◆ Instructions for the task ◆
Pictures in the entries below are to be left out; otherwise, reproduce exactly the lines from the first through the line containing "right shoulder: (1603, 941)".

Limb landmark coordinates:

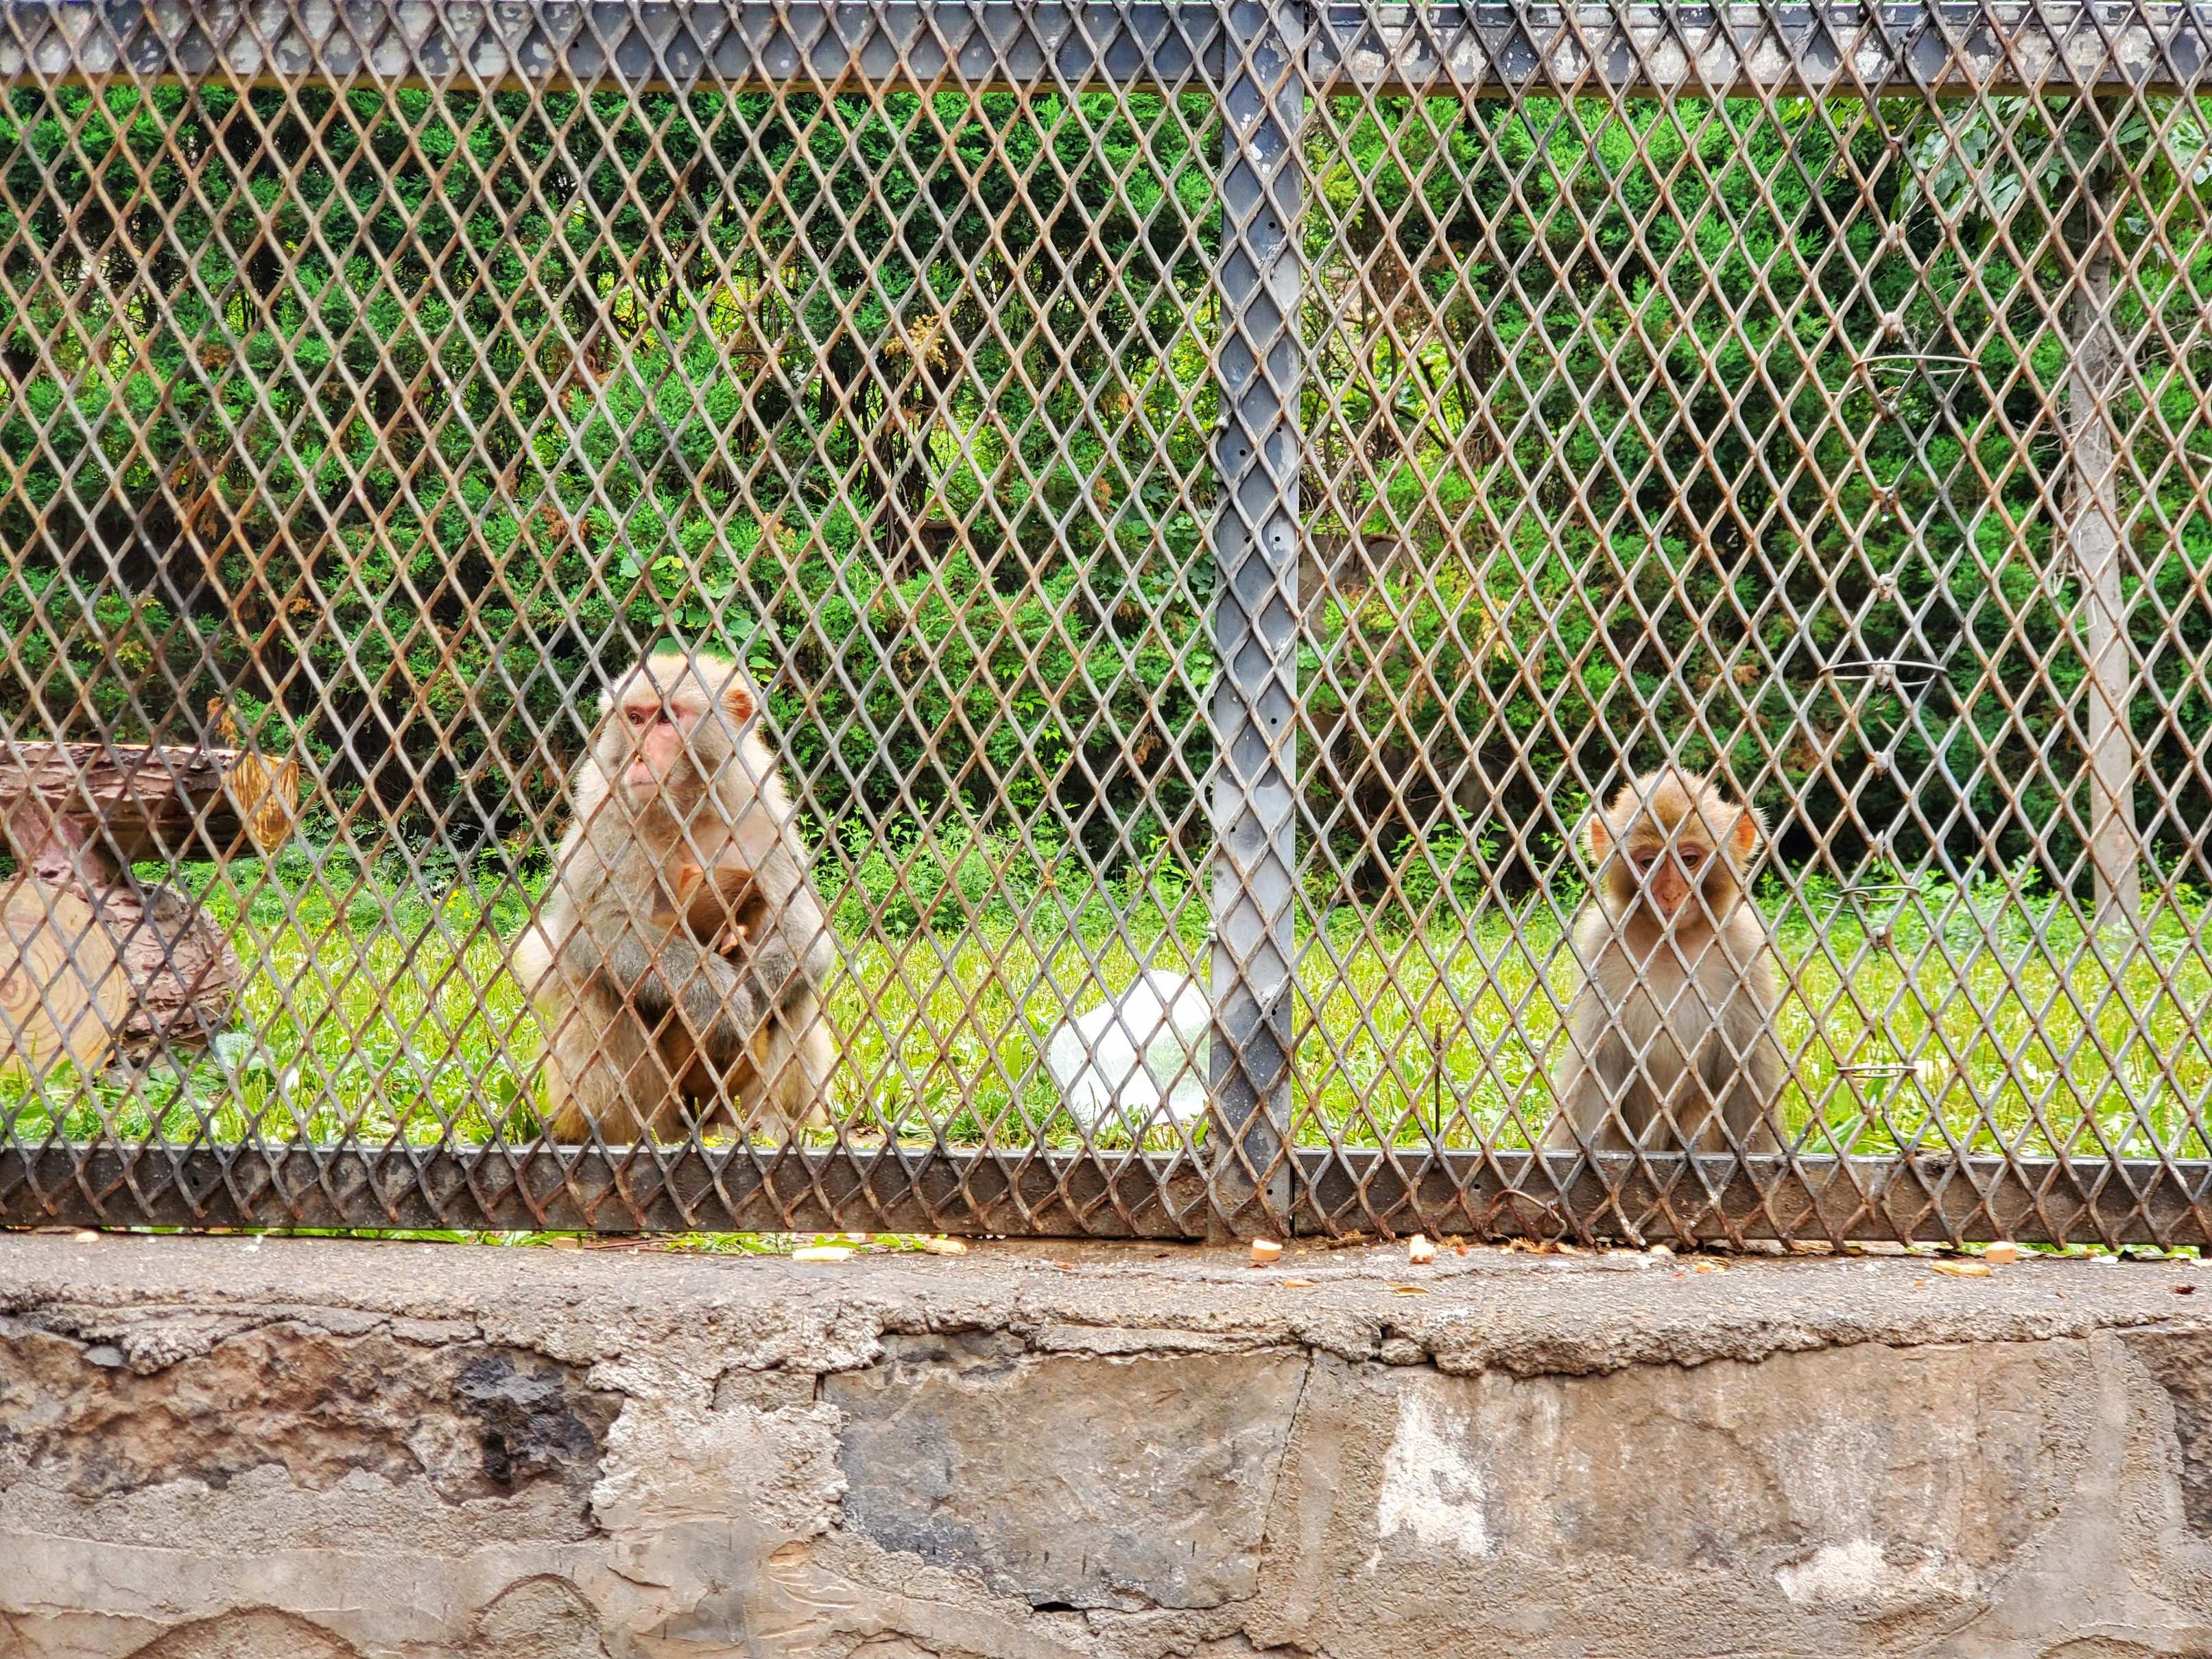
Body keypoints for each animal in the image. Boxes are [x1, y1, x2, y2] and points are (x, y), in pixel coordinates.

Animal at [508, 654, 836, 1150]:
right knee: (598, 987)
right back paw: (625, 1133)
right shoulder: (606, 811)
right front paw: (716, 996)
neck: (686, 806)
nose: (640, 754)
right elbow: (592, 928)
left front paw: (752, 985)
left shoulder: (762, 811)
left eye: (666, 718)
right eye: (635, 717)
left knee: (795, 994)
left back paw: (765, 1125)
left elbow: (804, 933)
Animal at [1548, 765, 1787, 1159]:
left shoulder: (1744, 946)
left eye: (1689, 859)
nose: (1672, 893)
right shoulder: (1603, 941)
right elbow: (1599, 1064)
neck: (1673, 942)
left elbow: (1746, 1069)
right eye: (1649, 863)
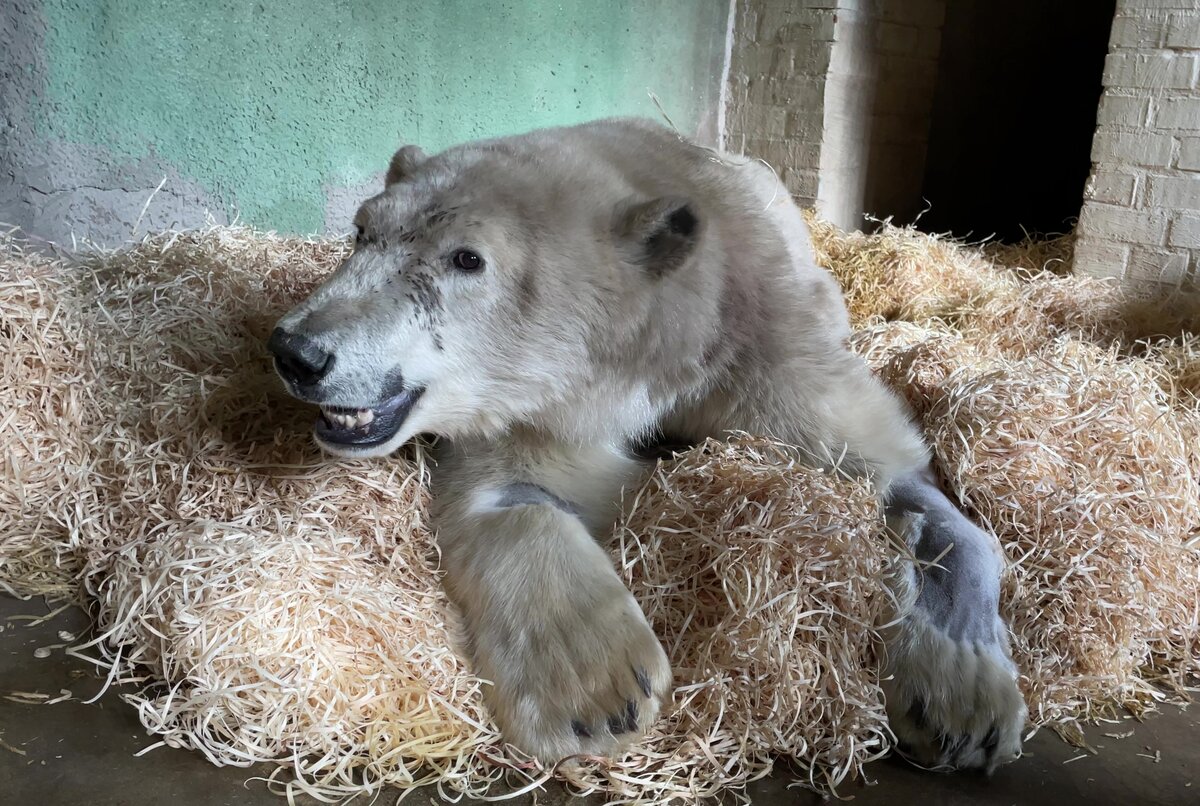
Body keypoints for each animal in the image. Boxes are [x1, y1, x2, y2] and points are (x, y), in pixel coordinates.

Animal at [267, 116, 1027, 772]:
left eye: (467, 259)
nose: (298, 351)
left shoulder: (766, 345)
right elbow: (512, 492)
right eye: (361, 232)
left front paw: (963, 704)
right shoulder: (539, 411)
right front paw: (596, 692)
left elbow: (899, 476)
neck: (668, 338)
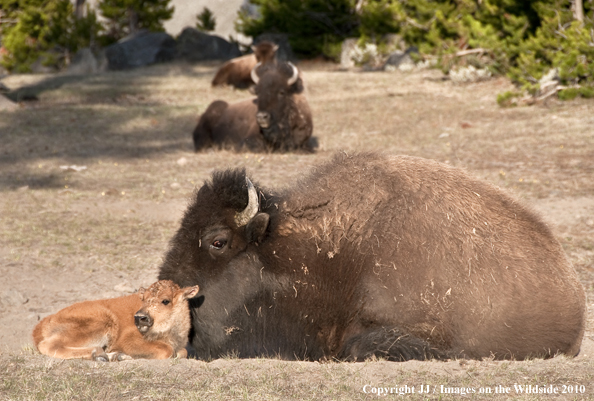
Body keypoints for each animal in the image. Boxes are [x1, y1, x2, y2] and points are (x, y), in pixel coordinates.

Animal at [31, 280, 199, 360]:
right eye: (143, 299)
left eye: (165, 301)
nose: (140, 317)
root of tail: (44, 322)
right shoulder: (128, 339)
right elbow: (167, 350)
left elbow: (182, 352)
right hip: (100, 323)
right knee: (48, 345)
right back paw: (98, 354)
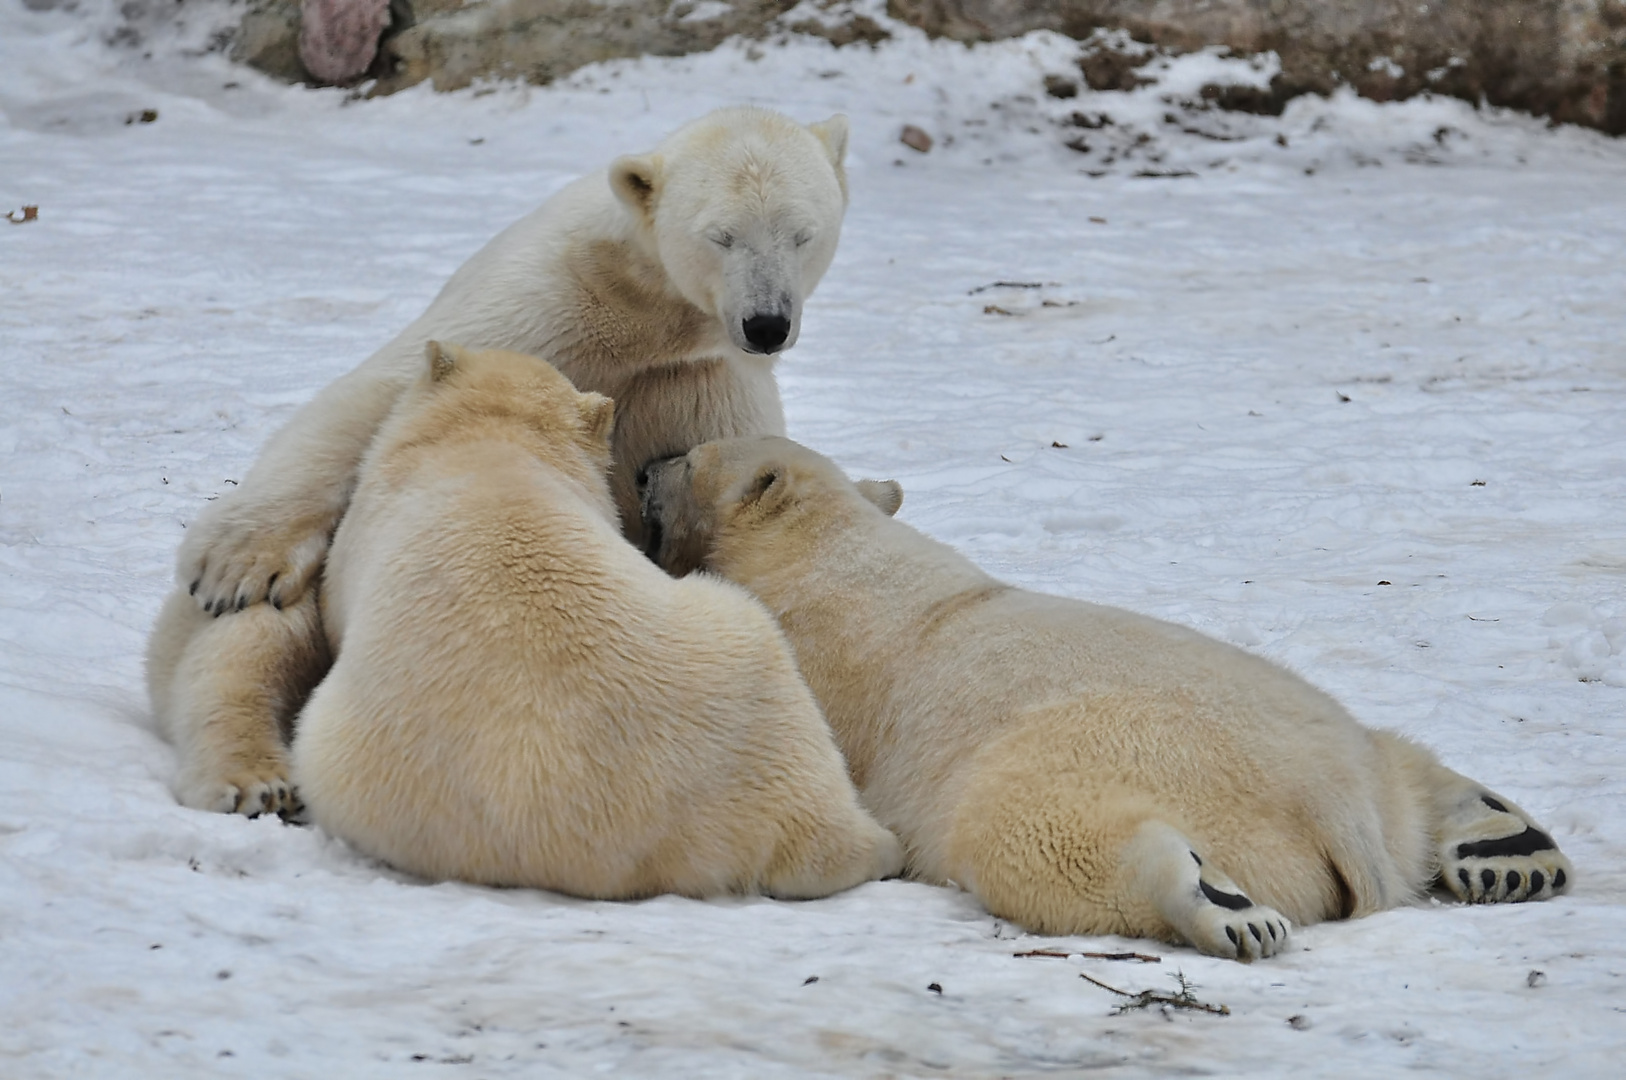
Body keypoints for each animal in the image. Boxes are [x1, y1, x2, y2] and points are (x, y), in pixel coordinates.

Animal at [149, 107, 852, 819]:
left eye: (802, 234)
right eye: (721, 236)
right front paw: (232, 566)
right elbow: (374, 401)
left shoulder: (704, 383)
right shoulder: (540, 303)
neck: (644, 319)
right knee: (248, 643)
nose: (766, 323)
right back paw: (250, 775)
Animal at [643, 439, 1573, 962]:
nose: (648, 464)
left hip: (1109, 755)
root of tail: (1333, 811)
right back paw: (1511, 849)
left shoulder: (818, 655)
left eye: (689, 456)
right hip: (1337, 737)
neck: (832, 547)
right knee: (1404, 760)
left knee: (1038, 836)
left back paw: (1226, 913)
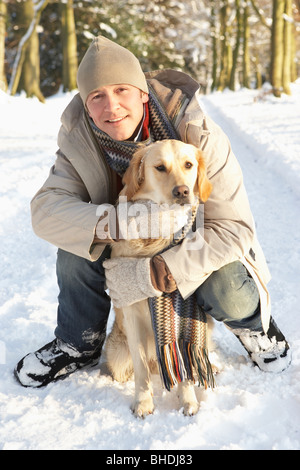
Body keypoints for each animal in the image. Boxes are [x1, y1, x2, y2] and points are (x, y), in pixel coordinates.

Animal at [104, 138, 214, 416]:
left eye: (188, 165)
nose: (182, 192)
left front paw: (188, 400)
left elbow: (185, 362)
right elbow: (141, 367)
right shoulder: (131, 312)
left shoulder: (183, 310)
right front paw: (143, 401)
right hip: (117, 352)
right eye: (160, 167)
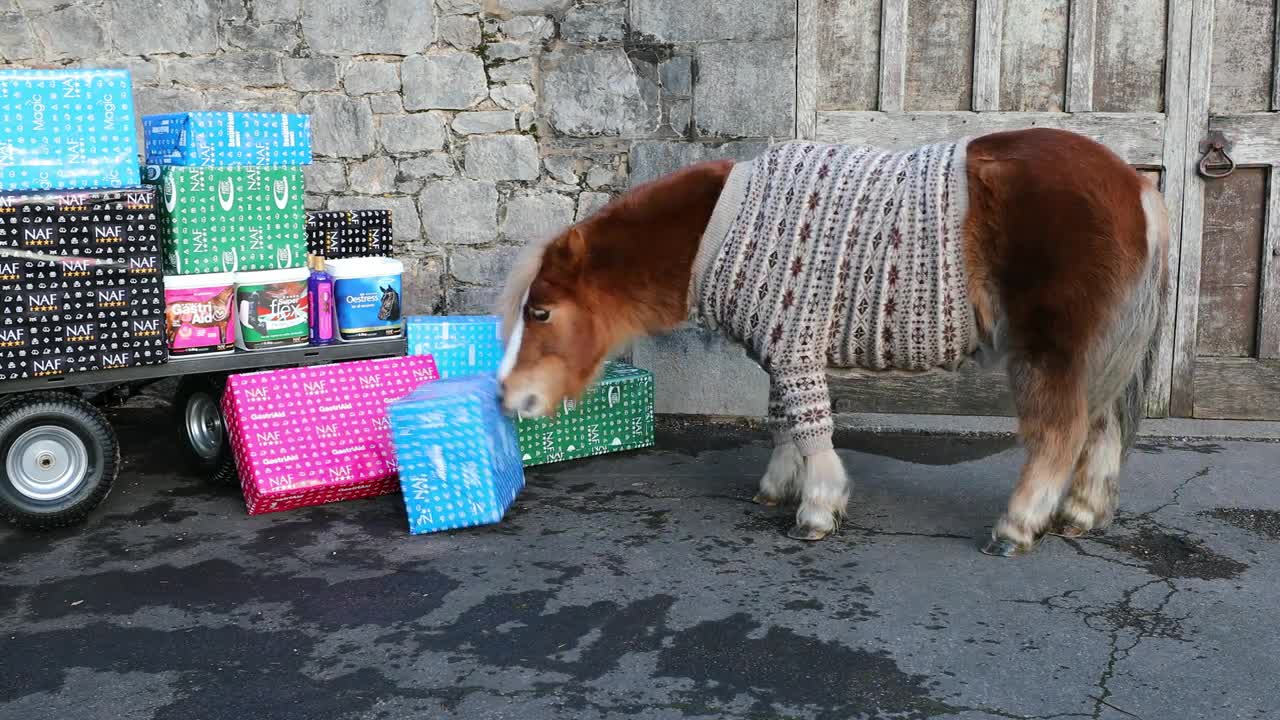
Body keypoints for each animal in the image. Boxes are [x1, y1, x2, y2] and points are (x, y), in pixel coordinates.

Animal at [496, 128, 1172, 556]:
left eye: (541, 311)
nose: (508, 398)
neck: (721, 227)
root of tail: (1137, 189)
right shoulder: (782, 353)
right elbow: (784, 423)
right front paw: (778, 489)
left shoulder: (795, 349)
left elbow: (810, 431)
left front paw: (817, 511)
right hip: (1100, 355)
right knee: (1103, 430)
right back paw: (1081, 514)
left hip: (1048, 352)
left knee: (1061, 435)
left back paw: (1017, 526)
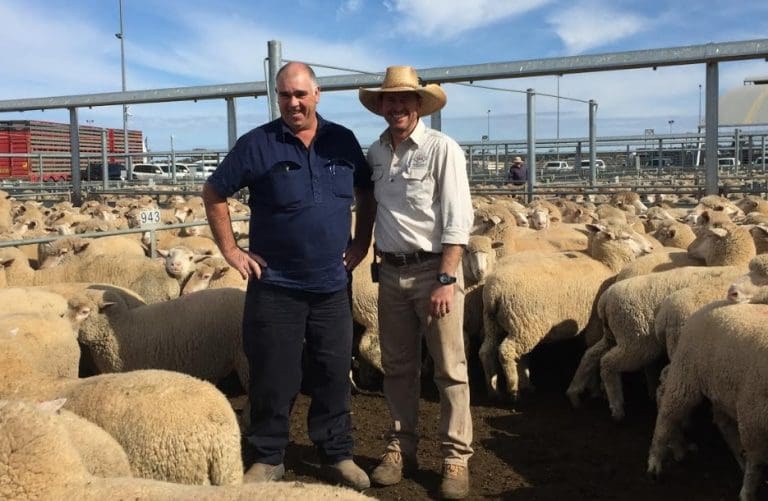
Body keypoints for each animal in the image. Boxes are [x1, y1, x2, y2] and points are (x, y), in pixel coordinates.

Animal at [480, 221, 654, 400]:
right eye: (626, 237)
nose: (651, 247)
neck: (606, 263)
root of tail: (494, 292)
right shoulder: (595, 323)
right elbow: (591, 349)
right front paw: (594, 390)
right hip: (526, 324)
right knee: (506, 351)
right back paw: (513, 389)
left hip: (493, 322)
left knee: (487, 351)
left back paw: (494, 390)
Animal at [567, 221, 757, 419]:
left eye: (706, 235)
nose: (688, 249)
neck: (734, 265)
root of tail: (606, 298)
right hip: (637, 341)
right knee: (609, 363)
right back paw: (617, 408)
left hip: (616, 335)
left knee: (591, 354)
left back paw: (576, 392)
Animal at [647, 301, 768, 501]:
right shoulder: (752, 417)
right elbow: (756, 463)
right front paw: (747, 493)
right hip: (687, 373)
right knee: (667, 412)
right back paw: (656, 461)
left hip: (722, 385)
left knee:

◆ Reply ◆
Body keypoints for each animal in the image. Boxes are [x1, y1, x2, y2] and points are (x, y), in pixel coordinates.

Animal at [508, 654, 836, 1150]:
right knee: (598, 987)
right back paw: (625, 1133)
right shoulder: (606, 811)
right front paw: (716, 996)
neck: (686, 806)
nose: (640, 754)
right elbow: (592, 928)
left front paw: (752, 985)
left shoulder: (762, 811)
left eye: (666, 718)
right eye: (635, 717)
left knee: (795, 994)
left back paw: (765, 1125)
left elbow: (804, 933)
Animal at [1548, 765, 1787, 1159]:
left shoulder: (1744, 946)
left eye: (1689, 859)
nose: (1672, 893)
right shoulder: (1603, 941)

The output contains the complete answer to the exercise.